Vous trouverez ce document dans le livre de documents : c’est une copie ronéotypée de ce même document imprimé reçu du Vatican. Nous n’avions pas assez de documents imprimés pour les mettre dans le livre de documents. Je cite à la page 2 du texte ronéotypé anglais de cette note verbale, aux paragraphes 3 et 4, les déclarations du secrétaire d’État du Pape :
« Les mesures et les actes qui violent gravement les droits de l’Église et qui sont contraires, non seulement au Concordat existant, mais aux principes du Droit international, ratifié par la deuxième Conférence de La Haye… »

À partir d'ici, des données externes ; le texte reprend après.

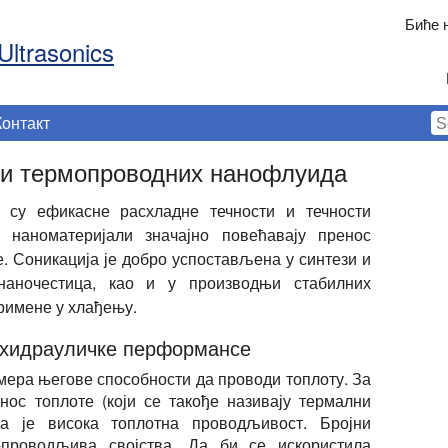
Биће 
Ultrasonics
Контакт
зи термопроводних нанофлуида
 су ефикасне расхладне течности и течности
 наноматеријали значајно повећавају пренос
е. Соникација је добро успостављена у синтези и
наночестица, као и у производњи стабилних
римене у хлађењу.
-хидрауличке перформансе
мера његове способности да проводи топлоту. За
нос топлоте (који се такође називају термални
 је висока топлотна проводљивост. Бројни
-проводљива својства. Да би се искористила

Est-ce que vous lisez le paragraphe 3 ?
Oui, Monsieur le Président, page 2, paragraphe 3, commencé au milieu du paragraphe, à la septième ligne.
Il est très difficile pour nous de le trouver si vous ne le dites pas, car vous commencez au milieu du paragraphe.

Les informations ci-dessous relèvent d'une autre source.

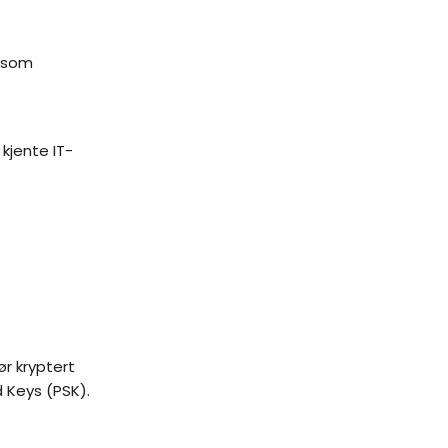
m som
 kjente IT-
r kryptert
Keys (PSK).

« … sont souvent, et c’est beaucoup plus grave, en opposition avec les principes de base eux-mêmes de la Loi divine naturelle et positive. »
Le paragraphe suivant précise ces mesures. Je cite :
« Qu’il suffise de rappeler à cet effet, entre autres choses, la transformation des écoles d’État catholiques élémentaires, en écoles sans dénomination confessionnelle ; la fermeture permanente ou temporaire de quantité de séminaires secondaires et de beaucoup de séminaires principaux, ainsi que de certaines facultés de théologie ; la suppression de presque toutes les écoles privées et de nombreuses pensions et collèges catholiques ; la répudiation, décidée unilatéralement, d’obligations financières que l’État, les municipalités, etc. avaient contractées envers l’Église ; les difficultés croissantes suscitées aux activités des Ordres et Congrégations religieuses, dans le domaine spirituel, culturel et social ; et par-dessus tout la suppression des abbayes, des monastères, des couvents et des édifices religieux, en si grande quantité, qu’on est amené à conclure à une intention délibérée de rendre impossible l’existence même des Ordres et Congrégations en Allemagne. »
Les nazis ne négligèrent pas les autres sectes ou confessions, dans leurs efforts pour supprimer la religion chrétienne en Allemagne. Ils persécutèrent les Bibelforscher ou exégètes…
Peut-être vaudrait-il mieux suspendre jusqu’à demain matin, puisque vous allez passer à une autre confession.